▶ STATED EXERCISE 1
Answer these questions about the chunk cache issue, one line each:
(a) What value is assigned to rdcc_nslots?
(b) What wall time is reported for the first access when the chunk cache is disabled?
(c) What mean time per loop is reported for subsequent accesses with the 10 MiB chunk cache?
▶ STATED EXERCISE 2
Write out the chunk cache issue from "If I understand" to "chunks = (1000,)", swapping "benchmarks" for "measurements".

Support chunk cache in versioned-hdf5 (PyInf#13103) #357

ArvidJB · 2024-07-23T20:55:15Z

This is probably more of an h5py or libhdf5 issue, but it mainly impacts versioned-hdf5 so I'm opening it here.

HDF5 maintains a chunk cache to satisfy repeated accesses to a chunk without having to go to the file, see hdf5 docs.

If I understand it correctly that chunk caching does never apply to virtual datasets so is not used in versioned-hdf5? Here are some benchmarks that are much slower in versioned-hdf5 than without versioning:

>>> import h5py
>>> import numpy as np
>>> from versioned_hdf5 import VersionedHDF5File
>>> # END AUTO-GENERATED BLOCK


>>> # pick chunks and h5py cache sizes
>>> chunks = (1000,)
>>> rdcc_nbytes = 10 * (2 ** 20) # 10 MiB, enough to fit 1000 * 8192 byte chunks
>>> rdcc_nslots = 10007 # prime number large enough to fit roughly 10x number of chunks


>>> # slice to read
>>> slc = slice(None, None, 10)


>>> with h5py.File('/var/tmp/data.h5', 'w') as f:
...     f.create_dataset('value', data=np.arange(1_000_000), chunks=chunks, maxshape=(None,))


>>> # disable chunk cache
>>> with h5py.File('/var/tmp/data.h5', 'r', rdcc_nbytes=0) as f:
...     print('first access:')
...     %time f['value'][slc]
...     print()
...     print('subsequent accesses:')
...     %timeit f['value'][slc]

first access:
CPU times: user 11.6 ms, sys: 26.8 ms, total: 38.3 ms
Wall time: 38.4 ms

subsequent accesses:
35.8 ms ± 835 µs per loop (mean ± std. dev. of 7 runs, 10 loops each)


>>> with h5py.File('/var/tmp/data.h5', 'w') as f:
...     f.create_dataset('value', data=np.arange(1_000_000), chunks=chunks, maxshape=(None,))


>>> # open file with 10 MiB chunk cache
>>> with h5py.File('/var/tmp/data.h5', 'r', rdcc_nbytes=rdcc_nbytes, rdcc_nslots=rdcc_nslots) as f:
...     print('first access actually reads from file:')
...     %time f['value'][slc]
...     print()
...     print('subsequent accesses will read from cache:')
...     %timeit f['value'][slc]

first access actually reads from file:
CPU times: user 5.87 ms, sys: 1.89 ms, total: 7.76 ms
Wall time: 7.72 ms

subsequent accesses will read from cache:
5.09 ms ± 379 µs per loop (mean ± std. dev. of 7 runs, 100 loops each)

▶ MATERIAL PROVIDED

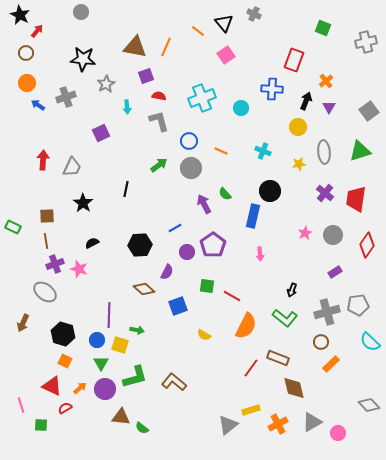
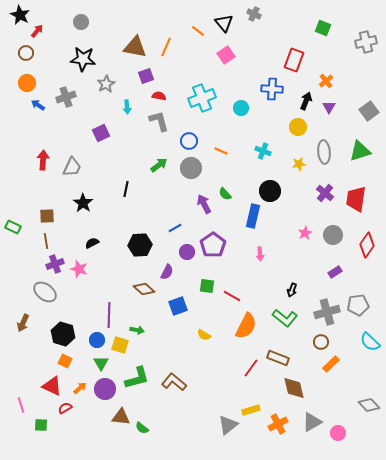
gray circle at (81, 12): moved 10 px down
green L-shape at (135, 377): moved 2 px right, 1 px down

▶ FULL ANSWER 1
(a) 10007
(b) 38.4 ms
(c) 5.09 ms ± 379 µs per loop

▶ FULL ANSWER 2
If I understand it correctly that chunk caching does never apply to virtual datasets so is not used in versioned-hdf5? Here are some measurements that are much slower in versioned-hdf5 than without versioning:

>>> import h5py
>>> import numpy as np
>>> from versioned_hdf5 import VersionedHDF5File
>>> # END AUTO-GENERATED BLOCK


>>> # pick chunks and h5py cache sizes
>>> chunks = (1000,)